## OBJECTIVE
Copy out these lines with every "scientific name" changed to "species", keeping everything else the same.

## DATASET EXCERPTS
* * * * * * * * *
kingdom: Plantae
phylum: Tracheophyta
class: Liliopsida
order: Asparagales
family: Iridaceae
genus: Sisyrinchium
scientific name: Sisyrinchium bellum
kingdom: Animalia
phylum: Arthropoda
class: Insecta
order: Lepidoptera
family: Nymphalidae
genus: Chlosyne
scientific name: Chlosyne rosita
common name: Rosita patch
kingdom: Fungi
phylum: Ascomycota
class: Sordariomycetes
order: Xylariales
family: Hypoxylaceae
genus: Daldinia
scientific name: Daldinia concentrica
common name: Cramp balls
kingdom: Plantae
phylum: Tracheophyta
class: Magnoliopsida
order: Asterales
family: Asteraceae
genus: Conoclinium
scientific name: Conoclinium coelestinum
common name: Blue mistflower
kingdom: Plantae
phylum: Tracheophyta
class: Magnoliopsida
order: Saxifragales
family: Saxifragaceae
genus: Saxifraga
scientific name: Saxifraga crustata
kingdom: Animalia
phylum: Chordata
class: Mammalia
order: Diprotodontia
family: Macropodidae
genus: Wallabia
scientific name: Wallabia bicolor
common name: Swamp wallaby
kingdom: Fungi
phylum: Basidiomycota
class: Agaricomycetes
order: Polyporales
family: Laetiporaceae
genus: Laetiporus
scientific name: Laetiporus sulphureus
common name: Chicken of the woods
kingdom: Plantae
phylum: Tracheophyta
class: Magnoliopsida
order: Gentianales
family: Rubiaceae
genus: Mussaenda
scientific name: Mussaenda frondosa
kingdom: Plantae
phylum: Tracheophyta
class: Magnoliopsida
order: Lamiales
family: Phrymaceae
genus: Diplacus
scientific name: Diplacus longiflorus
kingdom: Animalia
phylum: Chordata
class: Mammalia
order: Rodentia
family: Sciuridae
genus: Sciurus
* * * * * * * * *
## EXPECTED OUTPUT
kingdom: Plantae
phylum: Tracheophyta
class: Liliopsida
order: Asparagales
family: Iridaceae
genus: Sisyrinchium
species: Sisyrinchium bellum
kingdom: Animalia
phylum: Arthropoda
class: Insecta
order: Lepidoptera
family: Nymphalidae
genus: Chlosyne
species: Chlosyne rosita
common name: Rosita patch
kingdom: Fungi
phylum: Ascomycota
class: Sordariomycetes
order: Xylariales
family: Hypoxylaceae
genus: Daldinia
species: Daldinia concentrica
common name: Cramp balls
kingdom: Plantae
phylum: Tracheophyta
class: Magnoliopsida
order: Asterales
family: Asteraceae
genus: Conoclinium
species: Conoclinium coelestinum
common name: Blue mistflower
kingdom: Plantae
phylum: Tracheophyta
class: Magnoliopsida
order: Saxifragales
family: Saxifragaceae
genus: Saxifraga
species: Saxifraga crustata
kingdom: Animalia
phylum: Chordata
class: Mammalia
order: Diprotodontia
family: Macropodidae
genus: Wallabia
species: Wallabia bicolor
common name: Swamp wallaby
kingdom: Fungi
phylum: Basidiomycota
class: Agaricomycetes
order: Polyporales
family: Laetiporaceae
genus: Laetiporus
species: Laetiporus sulphureus
common name: Chicken of the woods
kingdom: Plantae
phylum: Tracheophyta
class: Magnoliopsida
order: Gentianales
family: Rubiaceae
genus: Mussaenda
species: Mussaenda frondosa
kingdom: Plantae
phylum: Tracheophyta
class: Magnoliopsida
order: Lamiales
family: Phrymaceae
genus: Diplacus
species: Diplacus longiflorus
kingdom: Animalia
phylum: Chordata
class: Mammalia
order: Rodentia
family: Sciuridae
genus: Sciurus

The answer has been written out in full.